(Beginning of Records to process)

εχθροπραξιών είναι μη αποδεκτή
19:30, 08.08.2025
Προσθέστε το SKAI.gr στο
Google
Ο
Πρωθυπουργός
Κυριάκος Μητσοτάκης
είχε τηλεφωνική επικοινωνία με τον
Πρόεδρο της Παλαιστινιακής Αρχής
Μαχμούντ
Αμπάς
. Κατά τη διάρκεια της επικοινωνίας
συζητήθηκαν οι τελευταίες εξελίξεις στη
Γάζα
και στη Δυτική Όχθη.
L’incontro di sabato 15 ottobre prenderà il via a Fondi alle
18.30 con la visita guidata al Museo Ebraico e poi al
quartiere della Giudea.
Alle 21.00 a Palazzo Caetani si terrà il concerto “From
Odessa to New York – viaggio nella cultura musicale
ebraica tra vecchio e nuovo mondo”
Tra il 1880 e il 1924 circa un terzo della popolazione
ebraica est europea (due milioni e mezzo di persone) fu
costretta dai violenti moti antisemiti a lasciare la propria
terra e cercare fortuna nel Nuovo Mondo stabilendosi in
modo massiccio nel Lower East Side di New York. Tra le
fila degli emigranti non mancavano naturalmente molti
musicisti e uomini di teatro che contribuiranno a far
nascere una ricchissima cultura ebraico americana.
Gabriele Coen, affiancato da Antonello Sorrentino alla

(End of Records to process)
(Beginning of Records to process)

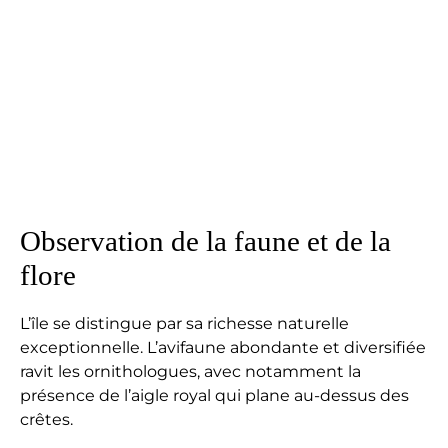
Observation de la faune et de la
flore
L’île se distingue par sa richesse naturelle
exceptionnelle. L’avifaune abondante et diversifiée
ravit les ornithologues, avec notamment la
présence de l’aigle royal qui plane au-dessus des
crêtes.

(End of Records to process)

[Assignment] Copy out, word for word, the lines from the one containing "εχθροπραξιών είναι μη αποδεκτή" up to and including the one containing "Gabriele Coen, affiancato".

[Answer for the task]
εχθροπραξιών είναι μη αποδεκτή
19:30, 08.08.2025
Προσθέστε το SKAI.gr στο
Google
Ο
Πρωθυπουργός
Κυριάκος Μητσοτάκης
είχε τηλεφωνική επικοινωνία με τον
Πρόεδρο της Παλαιστινιακής Αρχής
Μαχμούντ
Αμπάς
. Κατά τη διάρκεια της επικοινωνίας
συζητήθηκαν οι τελευταίες εξελίξεις στη
Γάζα
και στη Δυτική Όχθη.
L’incontro di sabato 15 ottobre prenderà il via a Fondi alle
18.30 con la visita guidata al Museo Ebraico e poi al
quartiere della Giudea.
Alle 21.00 a Palazzo Caetani si terrà il concerto “From
Odessa to New York – viaggio nella cultura musicale
ebraica tra vecchio e nuovo mondo”
Tra il 1880 e il 1924 circa un terzo della popolazione
ebraica est europea (due milioni e mezzo di persone) fu
costretta dai violenti moti antisemiti a lasciare la propria
terra e cercare fortuna nel Nuovo Mondo stabilendosi in
modo massiccio nel Lower East Side di New York. Tra le
fila degli emigranti non mancavano naturalmente molti
musicisti e uomini di teatro che contribuiranno a far
nascere una ricchissima cultura ebraico americana.
Gabriele Coen, affiancato da Antonello Sorrentino alla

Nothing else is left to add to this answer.